Two college friends and I didn’t have the excuse of getting together over snacks and drinks to discuss cheesy literature—one of the three of us was in France, and, having tired slightly of the same sorts of daily Gchats (just as the two Americans were waking up for work, our French friend was in the midst of a long Gallic lunch break),

The friend in France suggested it in a Gchat to me. She’d just received a box of books from America—she isn’t planning on going back for a while. We got our third friend on board and then tried to choose a book. The Frenchwoman mainly reads literary theory, so of her huge pile, I proposed one of the few novels, John Fowles’s French Lieutenant’s Woman (I am her lower-culture friend, having suggested to her Room and bullied her into Battle Hymn of the Tiger Mother). I had Fowles lying around, and had read it before, neither of which was true of, like, Roland Barthes.

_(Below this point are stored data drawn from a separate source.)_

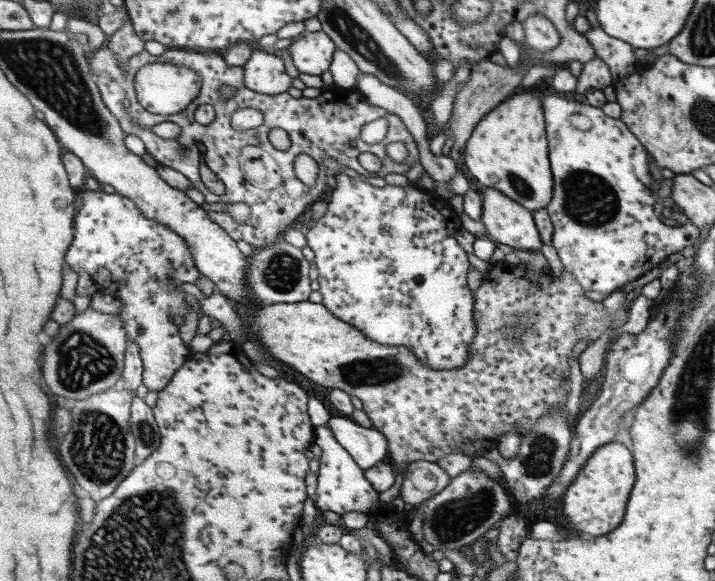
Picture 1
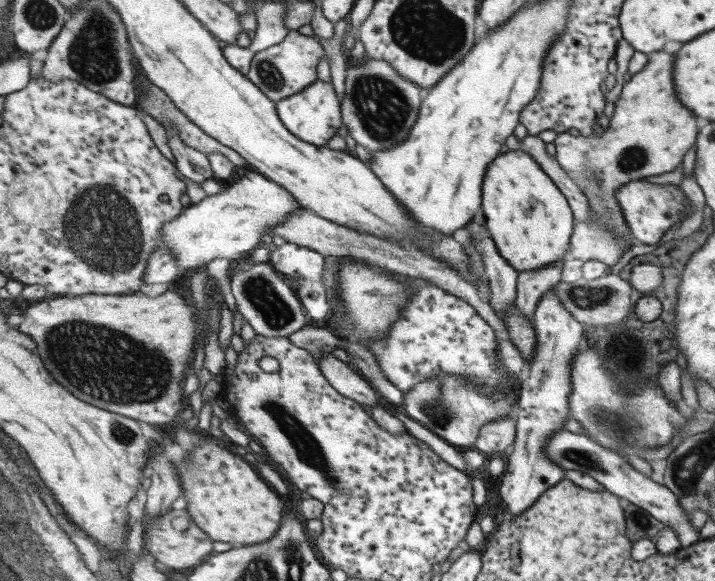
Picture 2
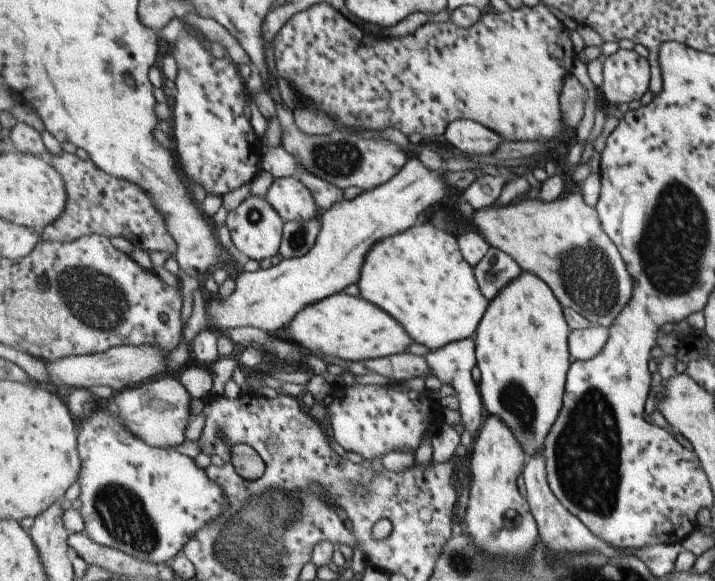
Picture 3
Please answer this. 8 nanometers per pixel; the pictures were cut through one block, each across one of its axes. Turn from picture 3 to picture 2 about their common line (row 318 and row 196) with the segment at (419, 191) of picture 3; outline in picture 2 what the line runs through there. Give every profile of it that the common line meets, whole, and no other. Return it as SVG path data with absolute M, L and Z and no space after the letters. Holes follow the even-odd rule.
M249 170L223 192L191 203L177 218L166 222L162 245L176 253L182 275L205 268L205 264L215 258L227 258L237 263L262 244L265 233L269 234L269 230L286 221L297 209L303 209L303 206L291 191L266 175Z

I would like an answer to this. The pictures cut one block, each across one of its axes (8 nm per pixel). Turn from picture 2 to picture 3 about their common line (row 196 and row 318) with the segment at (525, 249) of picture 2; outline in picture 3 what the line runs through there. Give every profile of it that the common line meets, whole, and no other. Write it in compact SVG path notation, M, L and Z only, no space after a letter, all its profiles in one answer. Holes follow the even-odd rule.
M523 271L518 279L512 280L490 301L490 307L479 325L476 339L476 356L481 372L479 382L487 415L500 416L515 432L516 439L523 445L528 456L543 450L559 413L563 408L568 372L573 363L570 351L570 324L564 306L555 296L553 289L540 276Z

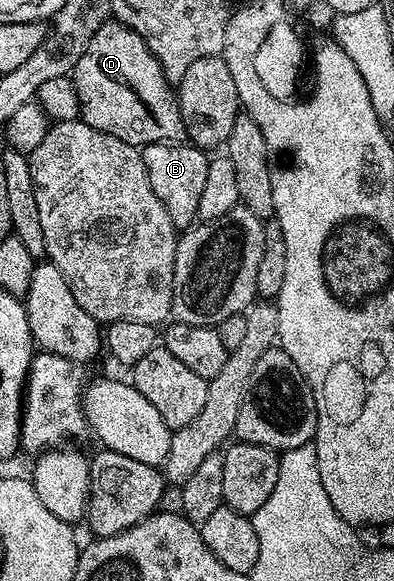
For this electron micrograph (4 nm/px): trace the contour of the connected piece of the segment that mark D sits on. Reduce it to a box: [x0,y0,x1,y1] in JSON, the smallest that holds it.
[71,18,185,146]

“I’m not reading anything about French maids,” said the third friend, the one also on American time, when I emailed her announcing what we’d be reading together. The French lieutenant’s woman was a prostitute, as I recalled. Our third friend was CC-ed. This would be all the entertainment she needed for the month, all that a book could provide and more. She suggested some other titles, including Anna Karenina, but I work long hours and, toting the book onto the subway for a ride home, would probably fling it, or myself, under the train’s wheels. Maybe a book club wasn’t for us. We already knew we liked one another—there was no ice to break—and there was no real way we’d ever get together in the near future. Maybe the wine people drink at book clubs is to assuage the psychic pain of having to actually choose a book to read as a group. We were all old enough, maybe, to read our own stuff, or not old enough to sacrifice decision for the group haziness of compromise that fades into discussion of good past vacations.

I lost interest in the discussion and tried, instead, to figure out a date that my Fowles-loathing American friend and I could meet for drinks with some other people. We Gchatted for a while to no avail, and she suggested dinner instead, but I couldn’t make it. No firm decision was reached and I went idle. I went home and fell asleep without reading anything (I thought about Netflix Instant but flipped through the Word document I keep of titles to watch and couldn’t decide on anything). The next day, before work, I picked a book off my shelf that I had read before, one I already knew that I liked.